Zum Ende der vergangenen Saison zog sich die FCA-Kapitänin eine Innenband- und Meniskusverletzung zu, sogar eine OP stand im Raum. „Ich wusste nicht, ob ich in dieser Saison überhaupt wieder auf dem Platz stehen kann“, erzählt Zaindl. „Da ist der Gedanke an die Torschützinnenliste erst einmal ganz weit weg.“ Da die Physiotherapie gut anschlug, feierte die Stürmerin bereits am dritten Spieltag ihr Comeback. „Ich war einfach unfassbar glücklich, wieder auf dem Platz zu stehen“, erinnert sie sich. Schon bei ihrem zweiten Kurzeinsatz klappte es auch wieder mit dem Toreschießen: Beim 2:2 gegen die SG Freising United erzielte Zaindl die zwischenzeitliche 2:1-Führung.

In den restlichen 13 Partien ließ die Stürmerin 20 Buden folgen. Um die Torjägerinnenkanone lieferte sie sich ein packendes Duell mit Gina Peter vom SV Geroldshausen. „Zur Winterpause hatte ich noch fünf oder sechs Tore Rückstand. Ich hatte den Titel eigentlich abgeschrieben“, sagt Zaindl. Im Laufe der Saison holte sie aber immer weiter auf, auswärts bei der ST Scheyern gelang ihr sogar ein Viererpack. Dank ihrer drei Treffer am letzten Spieltag überholte Zaindl ihre Kontrahentin auf den allerletzten Metern.
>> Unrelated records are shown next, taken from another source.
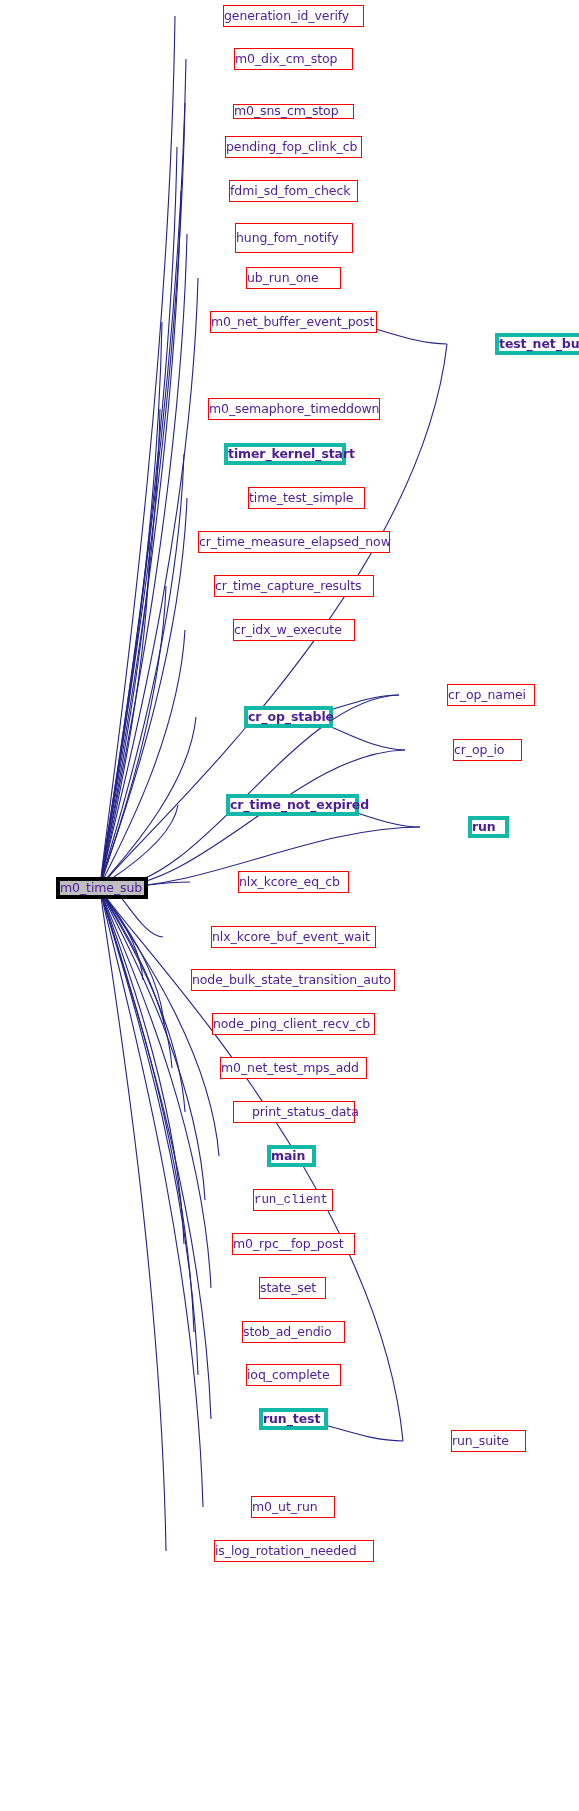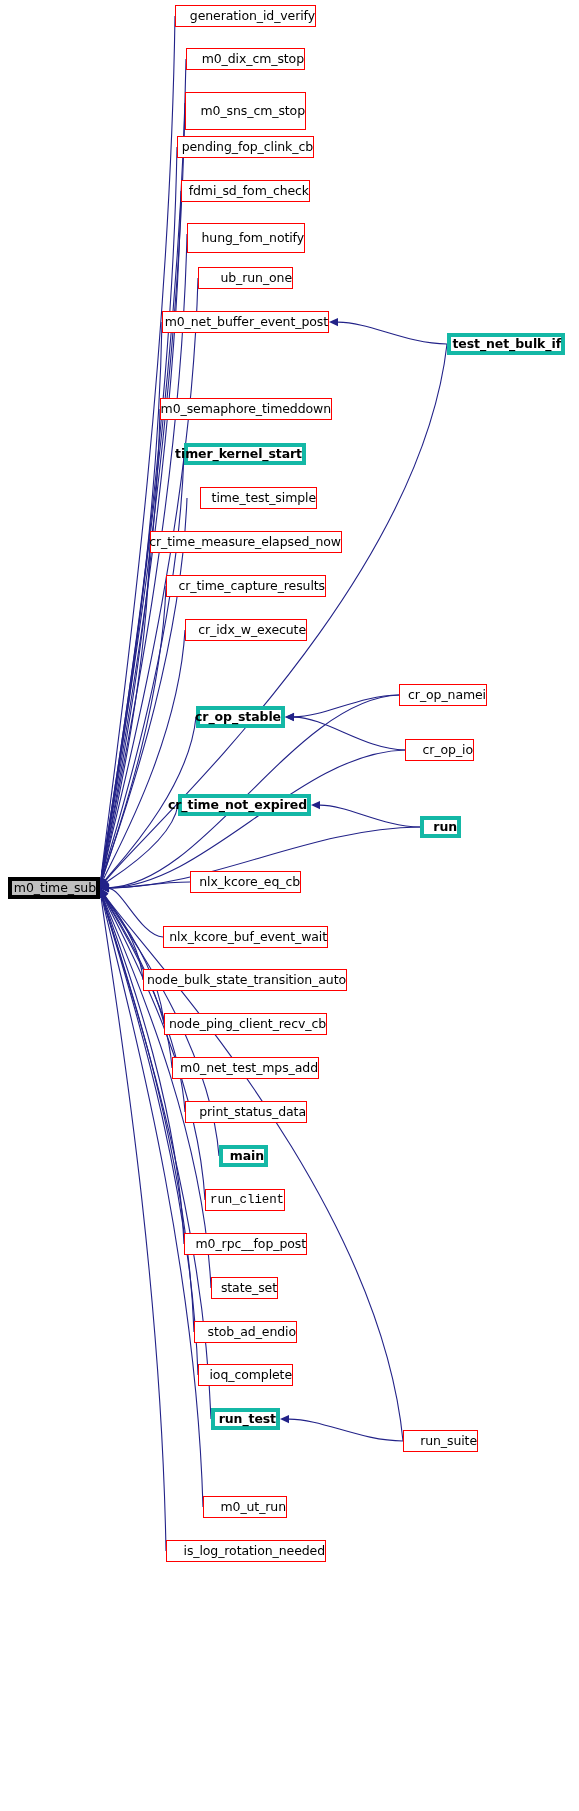--- a/index.html
+++ b/index.html
@@ -8,8 +8,8 @@
   #canvas{position:relative;width:579px;height:1811px;background:#ffffff;overflow:hidden;}
   #edges{position:absolute;left:0;top:0;width:579px;height:1811px;}
   .node{position:absolute;box-sizing:border-box;display:flex;align-items:center;
-        justify-content:flex-end;background:#ffffff;white-space:nowrap;
-        font-size:12.5px;line-height:1;color:#000000;letter-spacing:-0.1px;}
+        justify-content:flex-start;background:#ffffff;white-space:nowrap;
+        font-size:12.5px;line-height:1;color:#4c1d95;letter-spacing:-0.1px;margin-left:48px;}
   .node.red{border:1px solid #ff0000;}
   .node.black{border:4px solid #14b8a6;font-weight:bold;}
   .node.cur{border:4px solid #000000;background:#bfbfbf;}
Schon in der Vorsaison trennten die beiden nur ein Tor. „Für mich wäre es auch fein gewesen, wenn wir am Ende beide gleich viele Tore gehabt hätten“, so die 25-Jährige. Natürlich freue sie sich aber, zum fünften Mal in Folge ganz oben zu stehen. „Vor allem die Mannschaft fiebert da immer mit.“

Im Vergleich zu ihren männlichen Kollegen, bei denen jeder Torschützenkönig ab der Kreisliga neben einer Torjägerkanone auch noch 15 Kästen Bier erhält, bekommt Zaindl für ihre herausragende Leistung gar nichts. „Nur die beste Torschützin aus allen Kreisligen darf sich darüber freuen“, weiß sie. Da in anderen Kreisligen aber teils mehr Mannschaften spielen, es also mehr Spiele gibt, sei dieser Vergleich alles andere als fair. Dabei geht es der Stürmerin gar nicht um etwas Materielles, wie sie betont. „Eine Mail vom BFV oder eine Urkunde wären aber schon schön.“

Nichtsdestotrotz wird Zaindl auch in der kommenden Spielzeit wieder angreifen. „Ich will an diese Saison anknüpfen und vor allem verletzungsfrei bleiben“, erzählt sie. Auch mit dem FCA Unterbruck möchte sie den eingeschlagenen Weg fortsetzen. Trotz der vielen personellen Veränderungen habe man nämlich eine gute Saison gespielt, auch wenn es in der Abschlusstabelle letztlich nur für Platz vier reichte. „Gerade in der Rückrunde sind wir spielerisch immer stärker geworden“, erzählt sie. Trifft die Goalgetterin weiterhin so verlässlich, dürfte es nächstes Jahr noch weiter nach oben gehen.